I would have preferred that the Supreme Court avoid the mismatch of Establishment Clause jurisprudence and national security subject matter by holding that EO-3 exceeded Congress’s delegation to the president under the INA. However, I agree with the majority that the risk of structural spillover was too great to enter the Establishment Clause thicket.

Yet the evidence presented by the plaintiffs in support of their Establishment Clause argument—statements by Trump as both a candidate and as president, including his campaign advocacy of a “total and complete shutdown of Muslims entering the United States”— spurred perhaps the most remarkable material in both the majority opinion and Justice Kennedy’s concurrence. Weighing the president’s comments, Roberts asserted that they did not outweigh the putatively neutral basis for EO-3. But Roberts seemed to suggest that an even more egregious set of statements, together with a more attenuated national security justification, would fail the rational-basis test.

Thus far, Roberts had strictly adhered to judicial deference. But here he diverged from that path in citing one of the most celebrated examples of presidential speech: President George Washington’s reassurance to the Hebrew Congregation of Newport, Rhode Island, that the government of the United States lends “bigotry no sanction” and “persecution no assistance.” Building on this theme, Roberts next cited President Eisenhower’s vow to congregants at a Washington Islamic Center that “America would fight” for their religious freedom, and George W. Bush’s solemn request after the Sept. 11 attacks that Americans of all faiths understand that “[t]he face of terror is not the true faith of Islam.” In an implicit but unmistakable allusion to Trump’s rhetoric, Roberts observed with consummate understatement that presidents and the federal government as a whole have “performed unevenly in living up to those inspiring words.”
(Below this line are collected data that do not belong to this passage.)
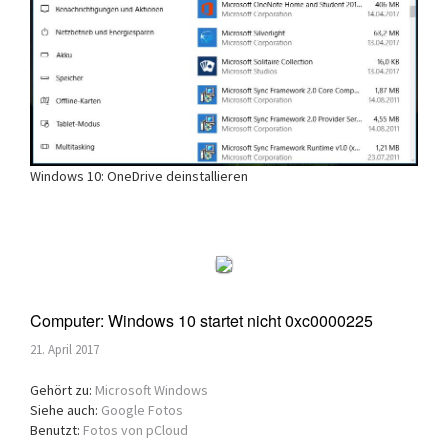
Windows 10: OneDrive deinstallieren
Computer: Windows 10 startet nicht 0xc0000225
21. April 2017
Gehört zu:
Microsoft Windows
Siehe auch:
Google Fotos
Benutzt:
Fotos von pCloud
In another implicit yet unmistakable reference, this time addressing the Supreme Court’s own checkered history, the majority overruled the court’s infamous decision in Korematsu. During the presidential campaign, in an exchange that drew substantial attention, then-candidate Trump was distressingly coy when asked whether he would have supported the internment of Japanese-Americans during World War II. But here, Roberts labeled the internment “morally repugnant” and pronounced the court’s decision in Korematsu as “gravely wrong” then and now. Roberts cited Justice Robert Jackson’s dissent, which averred that the internment had “no place in law under the Constitution.”

Justice Kennedy’s concurrence dovetailed with these themes, noting succinctly that the “oath that all officials take to adhere to the Constitution is not confined to those spheres in which the Judiciary can correct or even comment on what those officials say or do.” For Kennedy, that absence of judicial oversight made it “all the more imperative” that each official “adhere to the Constitution and to its meaning and its promise.” Kennedy’s concurrence left little doubt that he would have been inclined to be more specific about Trump’s rhetoric had he occupied a different role.

The Supreme Court’s plea for civility is only dicta, to be sure. It does not compensate for the majority’s failure to recognize that EO-3 clashes with the INA. Nor does it concretely assist U.S. citizens and lawful permanent residents hoping for reunification with family members from countries covered by the travel ban. However, as Leah Litman has noted, the court’s words reinforce that constitutionalism is ultimately a job for the people themselves.


Peter Margulies is a professor at Roger Williams University School of Law, where he teaches Immigration Law, National Security Law and Professional Responsibility. He is the author of Law’s Detour: Justice Displaced in the Bush Administration (New York: NYU Press, 2010).